Your assignment: Reproduce the records below exactly, but leave their pictures out of the copy.

Page-level text extractions
+++

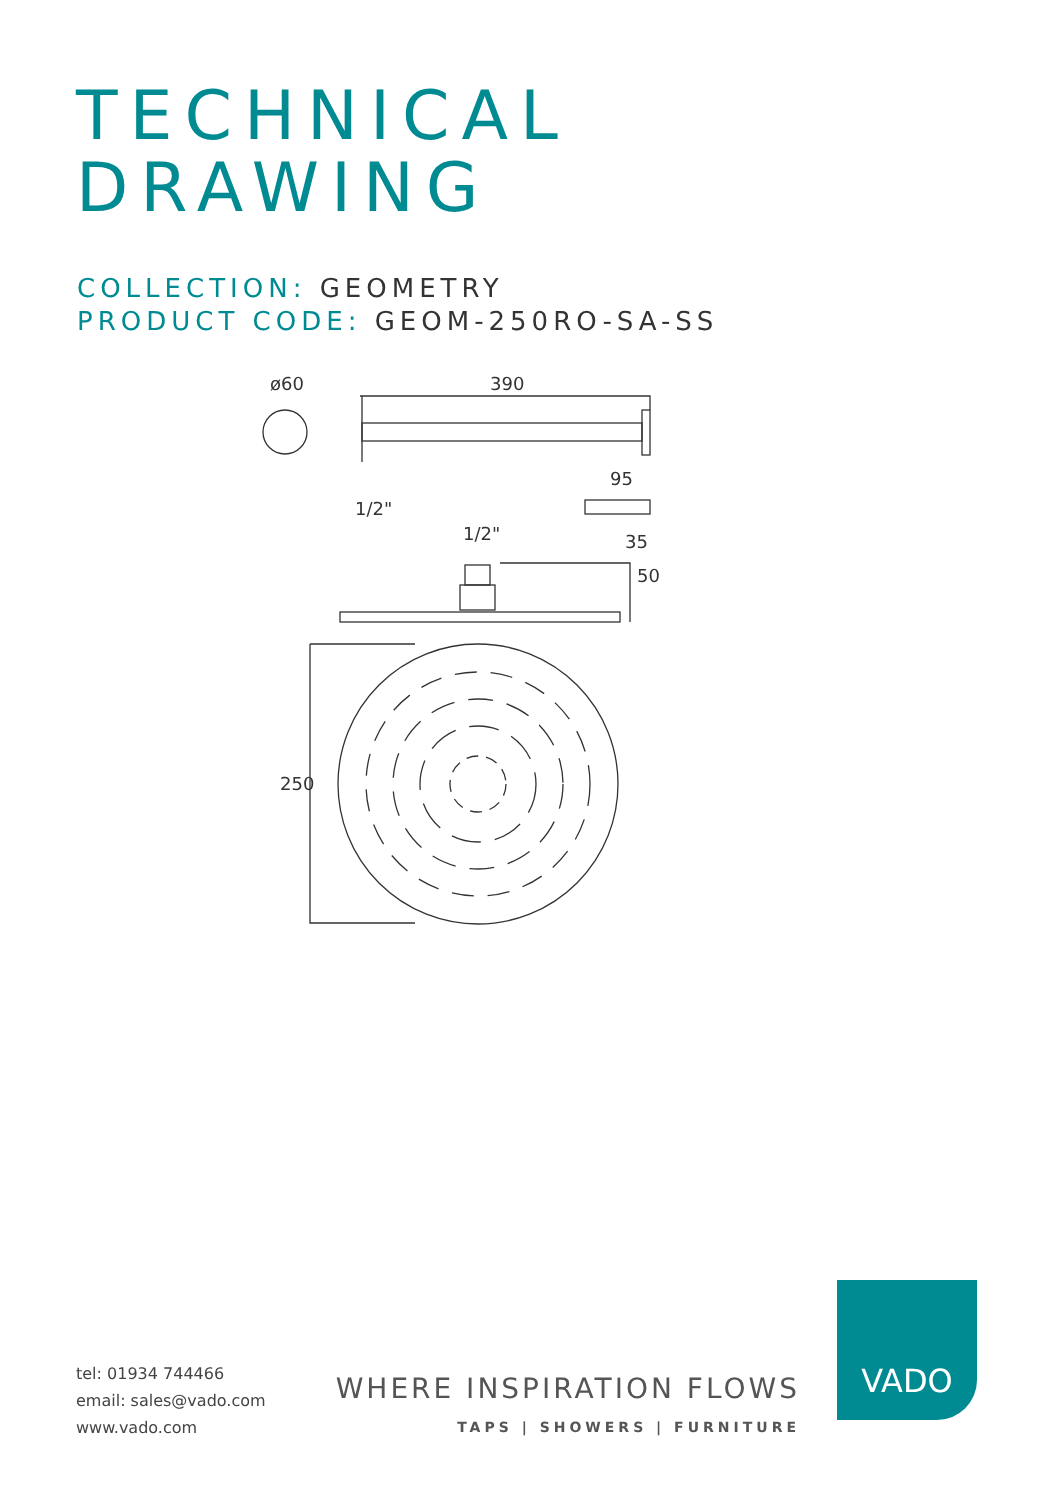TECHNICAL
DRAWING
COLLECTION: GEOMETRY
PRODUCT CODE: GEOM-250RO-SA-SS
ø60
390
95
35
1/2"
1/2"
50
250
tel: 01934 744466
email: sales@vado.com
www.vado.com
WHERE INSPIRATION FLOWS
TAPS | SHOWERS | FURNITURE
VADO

+++

Answer:
TECHNICAL
DRAWING
COLLECTION: GEOMETRY
PRODUCT CODE: GEOM-250RO-SA-SS
ø60
390
95
35
1/2"
1/2"
50
250
tel: 01934 744466
email: sales@vado.com
www.vado.com
WHERE INSPIRATION FLOWS
TAPS | SHOWERS | FURNITURE
VADO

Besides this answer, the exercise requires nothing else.